The failure mode here is not a crash. It is silent workflow degradation. A subagent that refuses a file read does not always surface that refusal visibly in the orchestration layer. Depending on how your pipeline handles agent responses, the refusal might be swallowed, logged as a completed step, or cause the orchestrator to proceed with incomplete context. Teams running code generation pipelines that depend on reading multiple source files in sequence are the ones most exposed. If a subagent is supposed to read ten files to understand a codebase and produces a refusal on files three and seven, the generated code will compile based on partial context. You will not necessarily get an error. You will get output that looks plausible but is missing awareness of whatever was in those two files. This happened to at least one user in the GitHub thread who reported that generated code was functionally wrong in ways that were hard to trace until they noticed the file-read refusals in verbose logging. That is the real cost: not the refusal itself, but the downstream output quality degradation that can pass QA if no one is watching the agent logs closely. For teams comparing Cursor versus Claude Code for agentic workflows, this is exactly the kind of incident worth factoring in. It is not about which tool is smarter. It is about which failure modes are visible and which ones are quiet.

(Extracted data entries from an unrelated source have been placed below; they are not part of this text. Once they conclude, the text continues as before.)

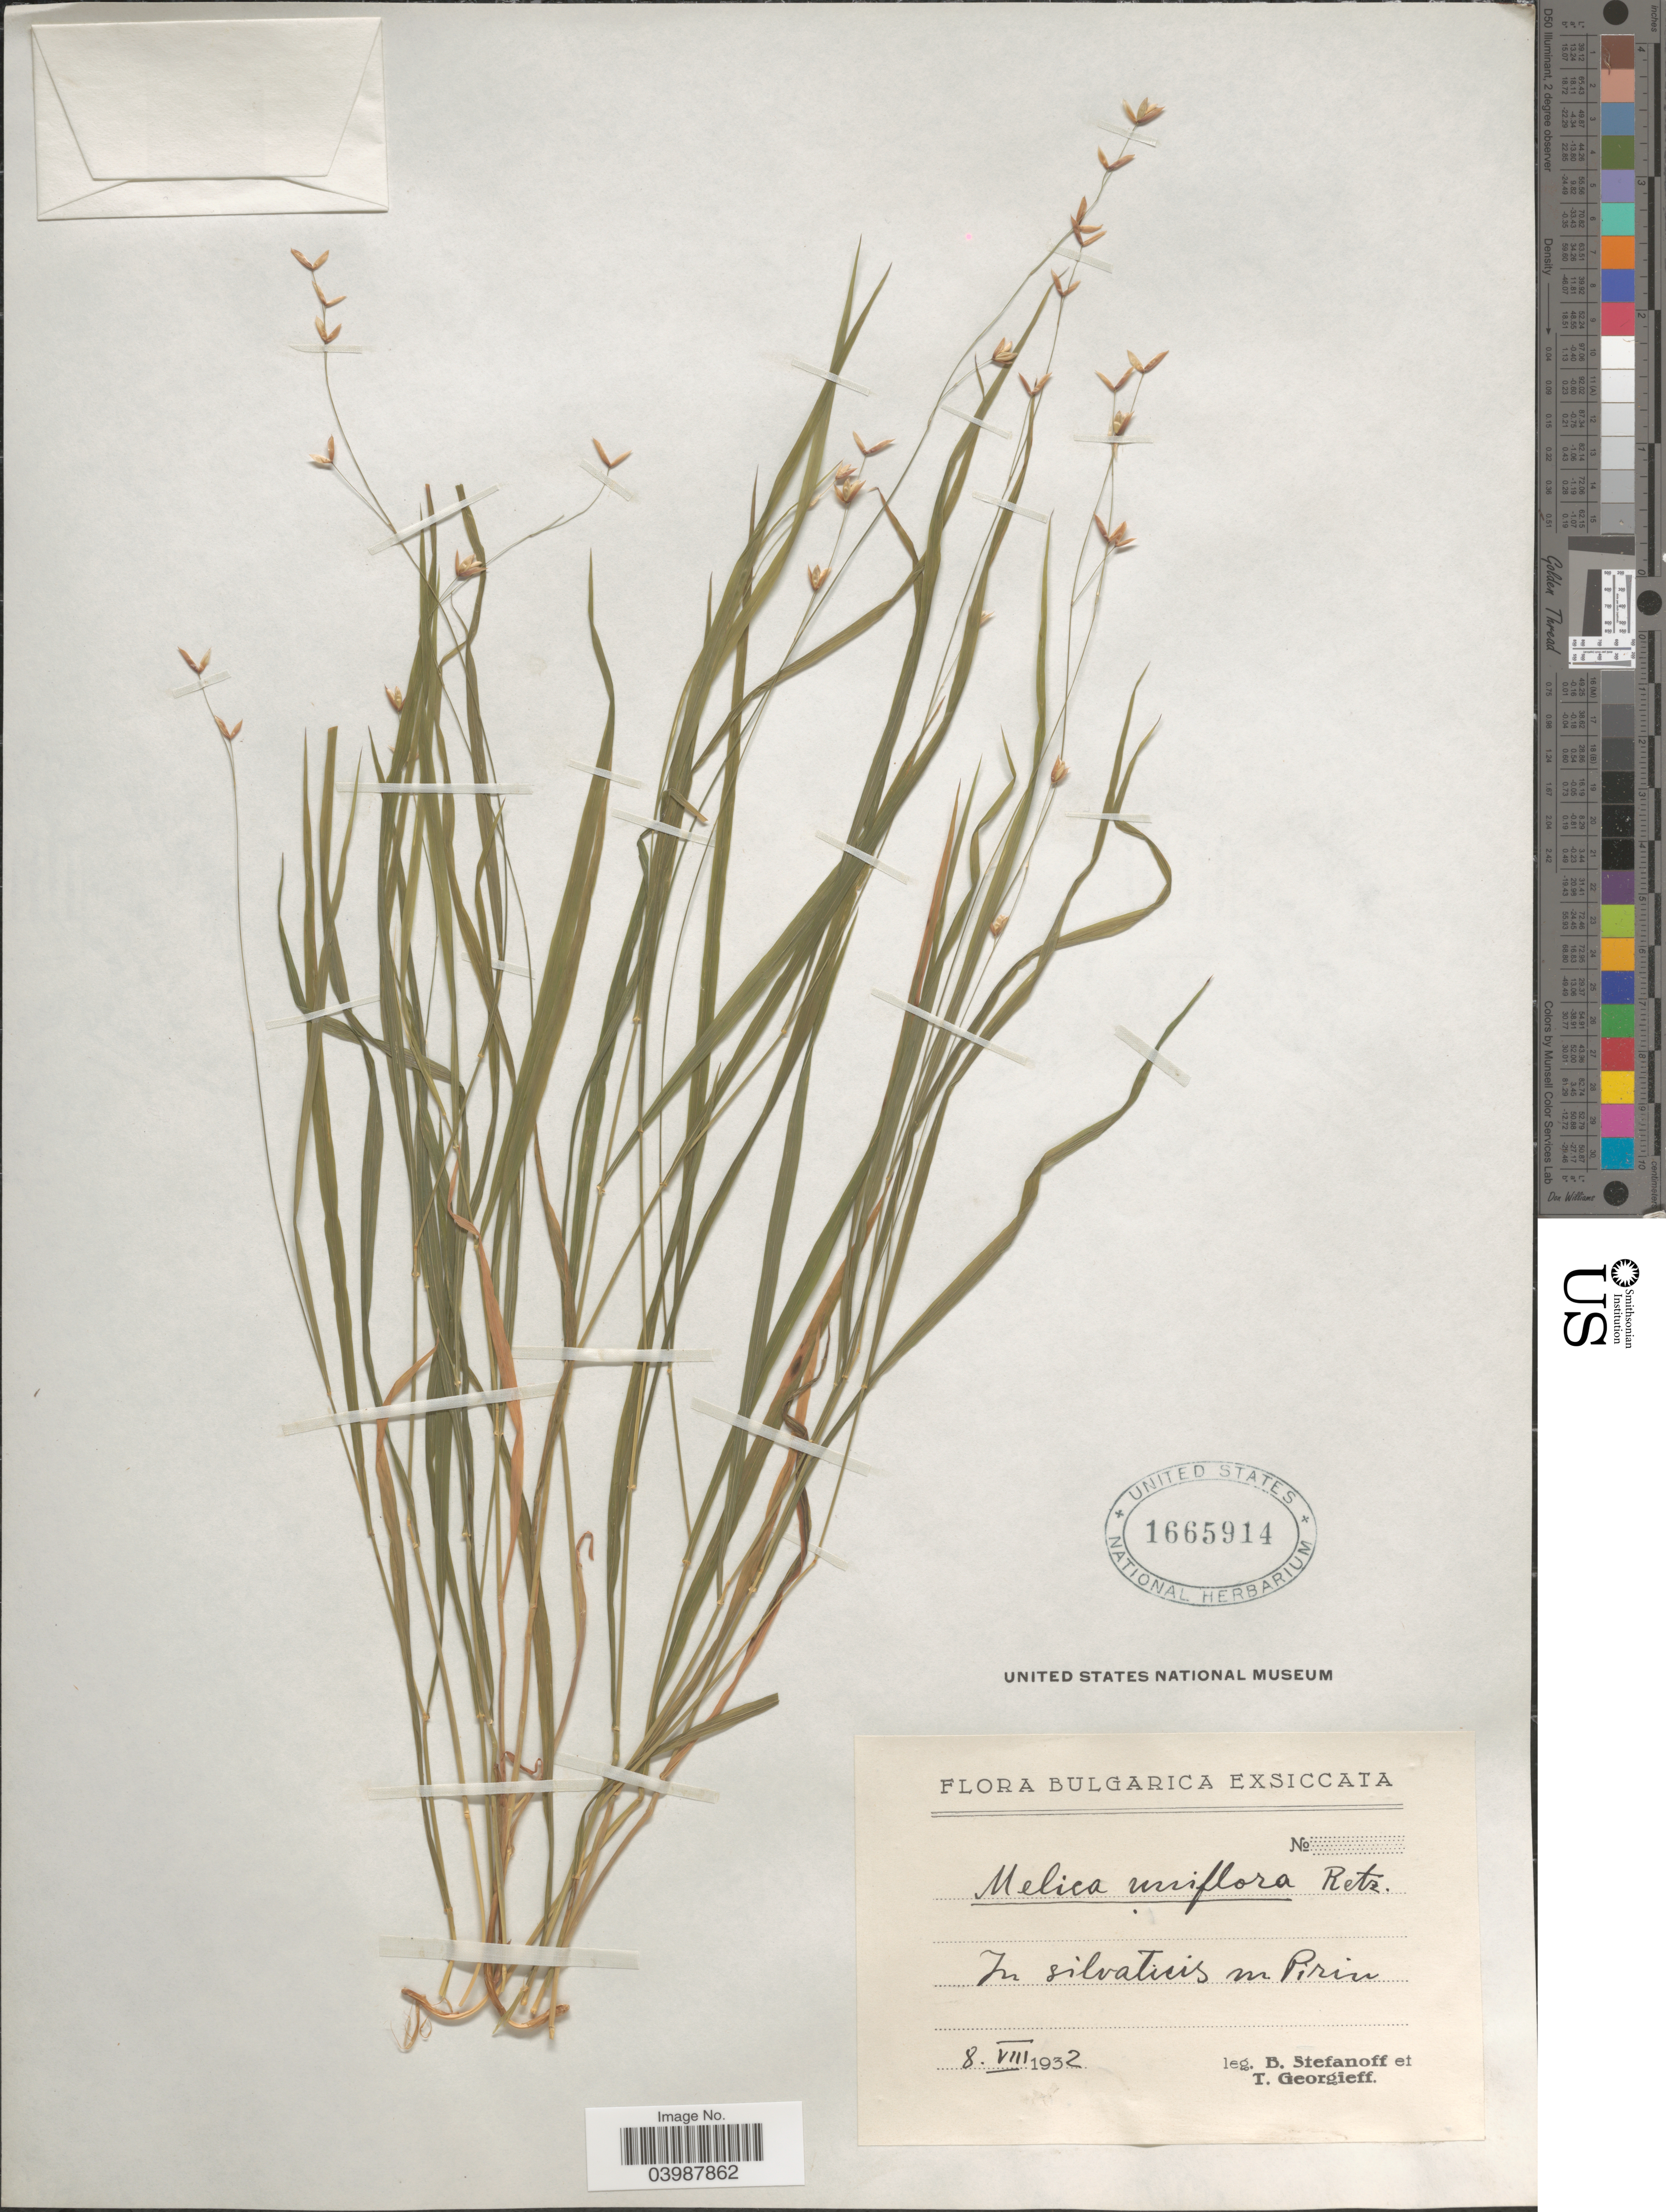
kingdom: Plantae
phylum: Tracheophyta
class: Liliopsida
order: Poales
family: Poaceae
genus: Melica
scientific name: Melica uniflora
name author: Retz.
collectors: B. Stefanoff & T. Georgieff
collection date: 1932-08-08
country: Bulgaria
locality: In silvaticis nr Pirin.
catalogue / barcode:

The number that defines the blast radius

1

malware reminder injection per file read triggers the subagent refusal path

One injection per read. That is the core of the issue. If the reminder fired once per session or once per agent invocation, the impact would be minor. Subagents could absorb it as context and continue. But firing on every read means that any agentic workflow touching multiple files accumulates refusal risk with each operation. A pipeline reading 20 files does not have a 5% problem. It has a compounding problem where each read is an independent refusal opportunity. If that number were halved, say the reminder fired on every other read, you would still have a broken workflow but a more predictable one. If it were doubled to two injections per read, the subagent refusal rate would likely approach 100% on the first file, which would at least make the bug immediately visible. The current rate of one per read sits in the worst range: frequent enough to cause real failures, infrequent enough that short test cases might not surface it. That is also why some teams on the GitHub thread initially thought their issue was unrelated. They tested with a small file set and saw no problem. They deployed against a full codebase and the failures emerged at scale. See also the related discussion on the GitHub issue and prior coverage of Claude Code spend patterns and alternative local setups for teams reconsidering their agentic stack.

TL;DR

A regression in Claude Code's Managed Agents causes subagents to refuse file reads after receiving a malware-scanning reminder on every operation, with failures that can be quiet rather than visible. Pin to a previous version or restructure reads through the primary agent until Anthropic ships a fix, and watch issue #49363 for the patch.